Poland Table of Contents
The Round Table Agreement brought a number of amendments that substantially altered the 1952 Constitution. The so-called April Amendments resurrected the traditional Polish constitutional concept of separation of powers. The legislative branch would again be bicameral after four decades of a single, 460-member Sejm. The new body included a freely elected 100-member Senate and retained the 460-member Sejm as its lower chamber. Power would be distributed among the houses of parliament and the newly established Office of the President, which was to assume many of the executive powers previously held by the Council of State. The April Amendments provided for election of the president by the two houses of parliament.
In December 1989, the new parliament made several additional, highly symbolic amendments to the 1952 constitution to rid the document of Marxist terminology. The PZPR lost its special status when its identification as the political guiding force in Polish society was deleted from the constitution. The hated words "People's Republic" would be discarded and the state's official name would be restored to the prewar "Republic of Poland." Article 2 was revised to read "Supreme authority in the Republic of Poland is vested in the People," amending the Marxist phrase "the working people." The amendments of December 1989 also wrote into law the equality of all forms of property ownership, the essential first step in establishing a market economy.
Aware that piecemeal revision of the Stalinist 1952 constitution would not meet the needs of a democratic Polish society, in December 1989 the Sejm created a Constitutional Commission to write a fully democratic document untainted by association with Poland's communist era. The next year, the National Assembly (the combined Sejm and Senate) prescribed the procedure by which the draft would be enacted. The document would require approval by a two-thirds vote of both assembly houses in joint session, followed by a national referendum. Theoretically, this procedure would bolster the constitution's legitimacy against doubts created by the dubious political credentials of some of its authors.
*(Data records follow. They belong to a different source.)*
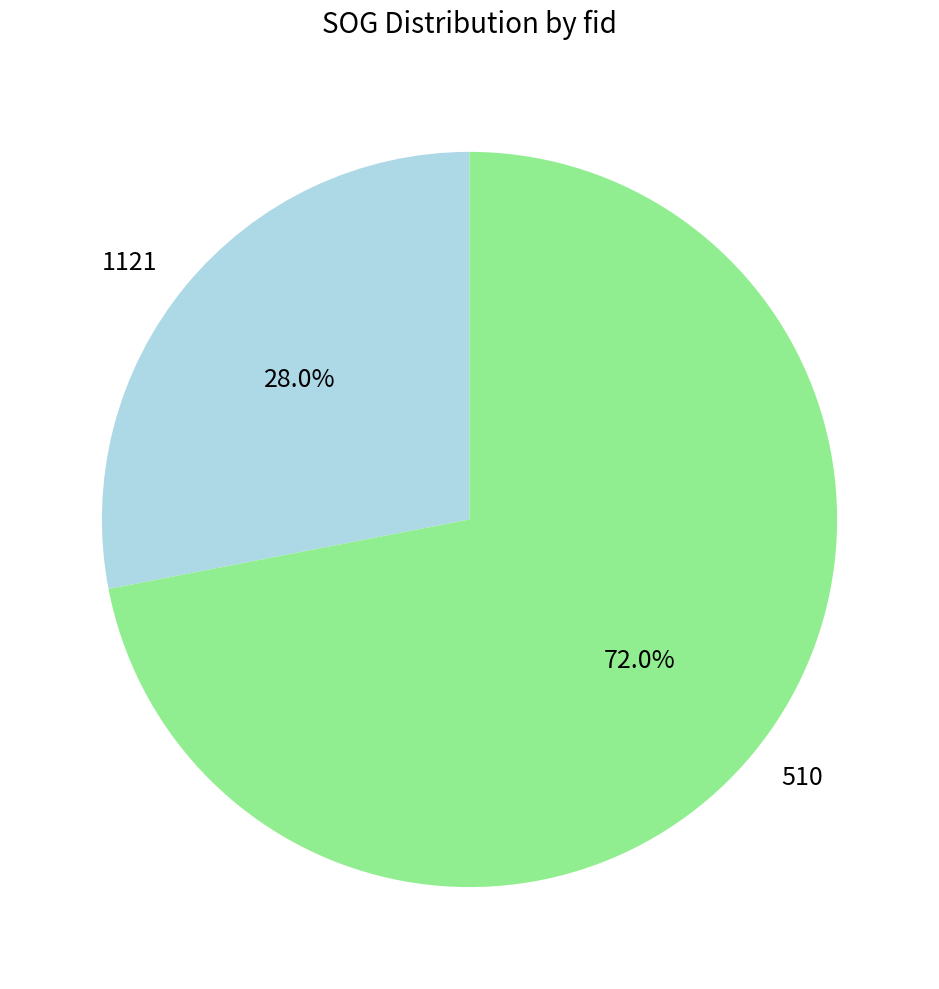

Is it true that 510 is 66% of the pie?

False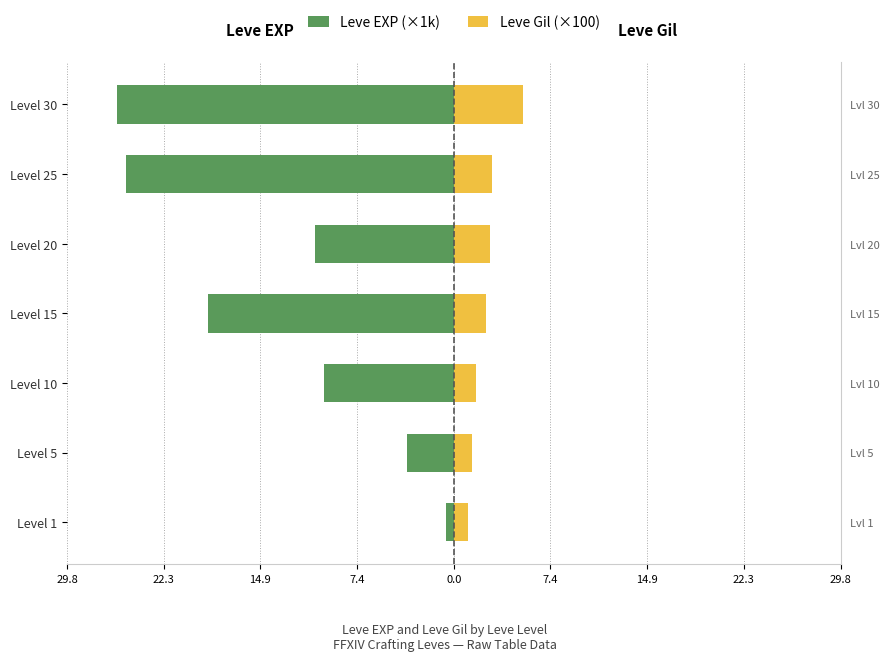

Rank the series at 7.4 from lowest to highest value.

Leve EXP (×1k), Leve Gil (×100)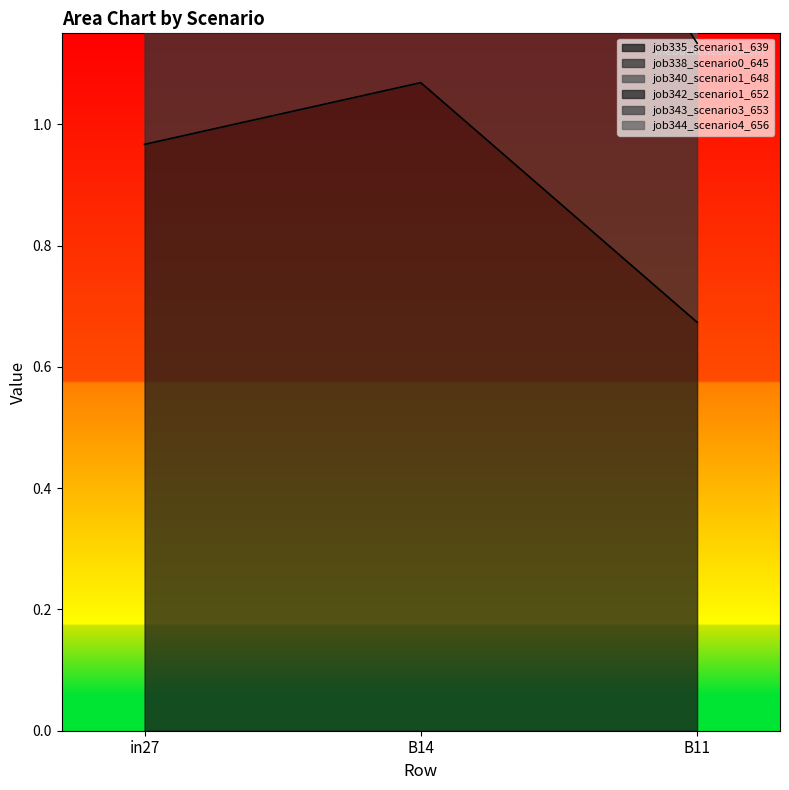

What is the lowest value of the job335_scenario1_639 series?

0.7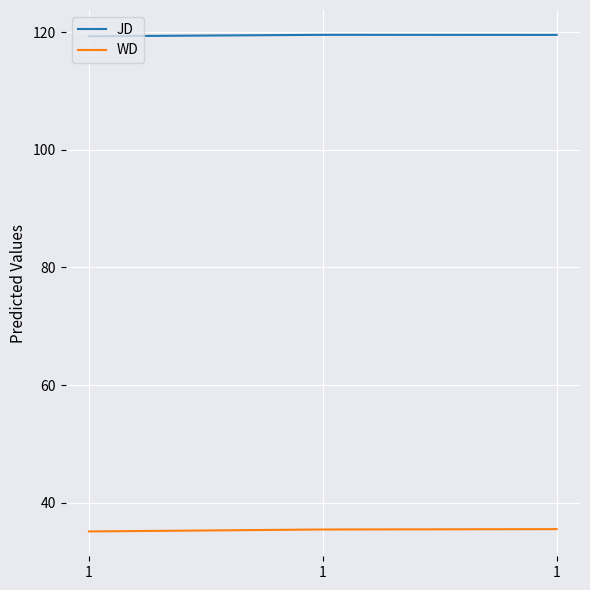

Does the chart have visible grid lines?

Yes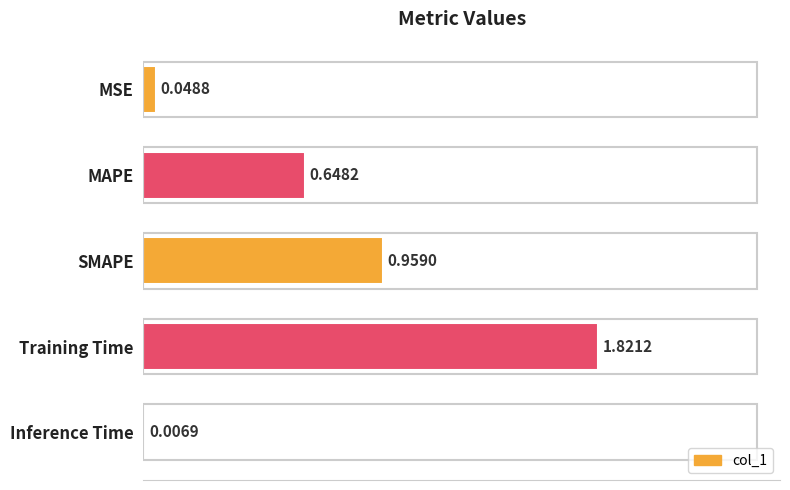

What is the sum of all values?

3.5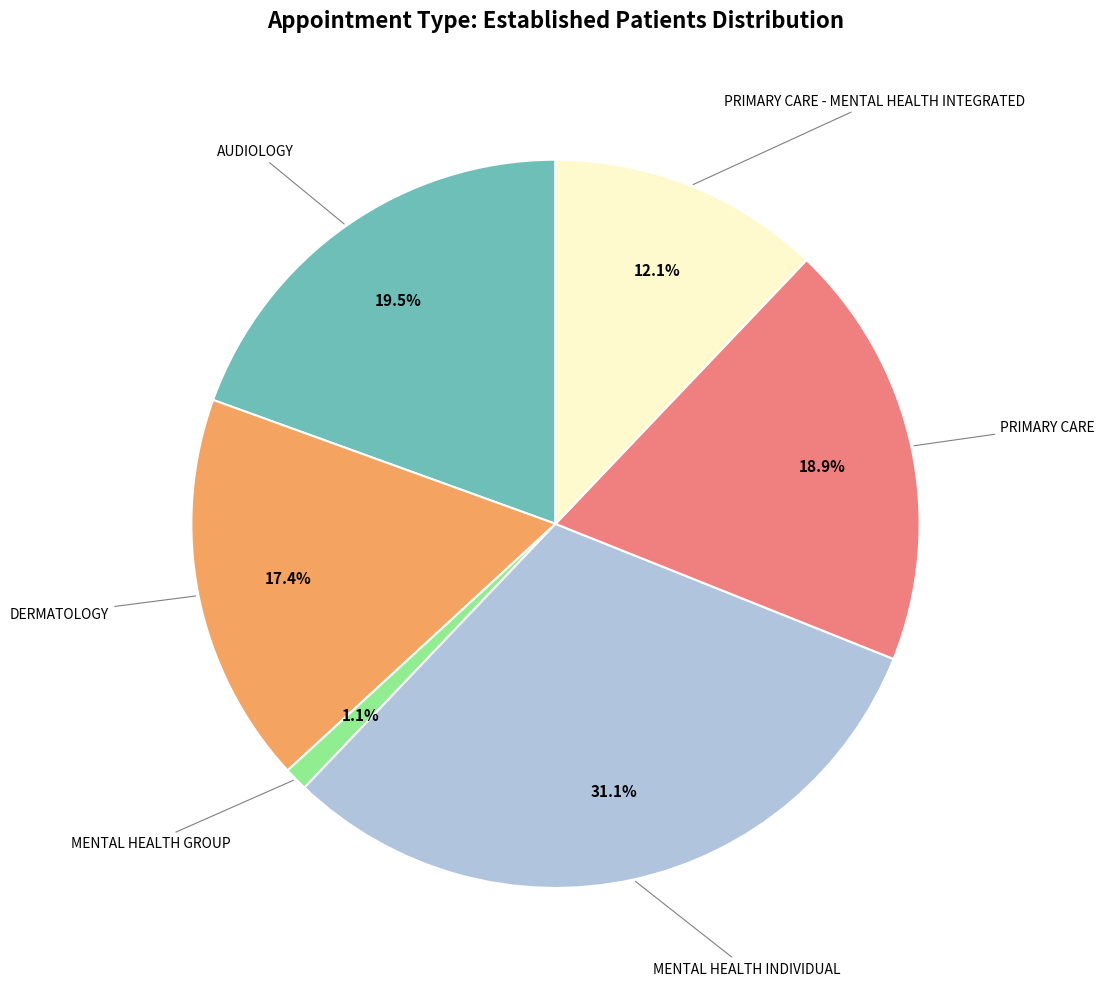

Does any single category account for the majority?

No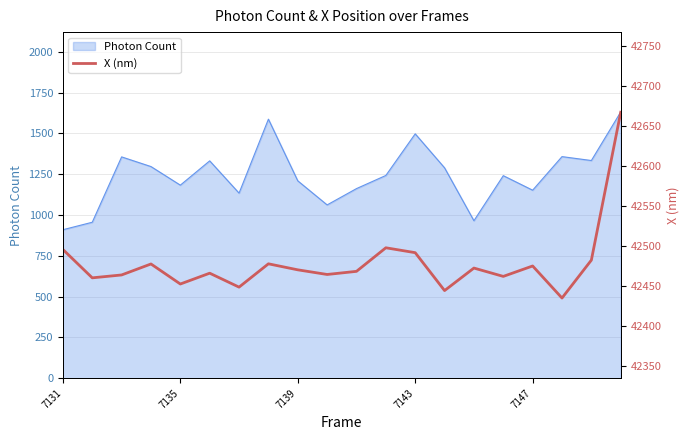

How many points are higher than both their immediate neighbors (excluding endpoints)?

6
Chaired by one of the Solidarity movement's most brilliant intellectuals, Bronislaw Geremek, the Sejm Constitutional Commission faced serious obstacles from the outset. The legitimacy of the Sejm itself was at issue because the Round Table Agreement had allowed Solidarity to contest only 35 percent of the Sejm seats. Claiming that its open election in 1989 made it more representative of the popular will, the Senate condemned the Sejm Constitutional Commission and began working on its own version of a new constitution. In reality, however the Senate was not an accurate cross section of Polish society because it lacked representatives from the peasants and the political left. Subsequent efforts to form a joint Sejm-Senate constitutional commission proved futile.
After his victory in the December 1990 presidential election, Walesa cast further doubt on the commission's activity by challenging the credentials of the existing Sejm. Nevertheless, the commission continued its work and presented a fairly complete draft constitution by the spring of 1991. The draft was based on the two series of amendments passed in 1989. It also borrowed heavily from various Western constitutions, most notably the constitution of the Federal Republic of Germany (West Germany). The draft was soon discarded, however, because of the Sejm's undemocratic constituency; for the same reason, the commission as such ceased to exist in 1991.
In the first half of 1992, attention shifted to the so-called Little Constitution, a document that used much of the 1991 draft in redefining the relationship between the legislative and executive branches of government and clarifying the division of power between the president and the prime minister. The Little Constitution was to be a compromise that would solidify as many democratic institutions as possible before all constitutional controversies could be resolved. Nevertheless, the new document would supersede all but a few provisions of the 1952 constitution and provide the basis for a full constitution when remaining points of dispute could be resolved. Its drafts retained the statement that Poland was a democratic state of law guided by principles of social justice. Agencies such as the Constitutional Tribunal, the State Tribunal, and the Office of the Commissioner for Citizens Rights were also retained (see Judicial System , this ch.).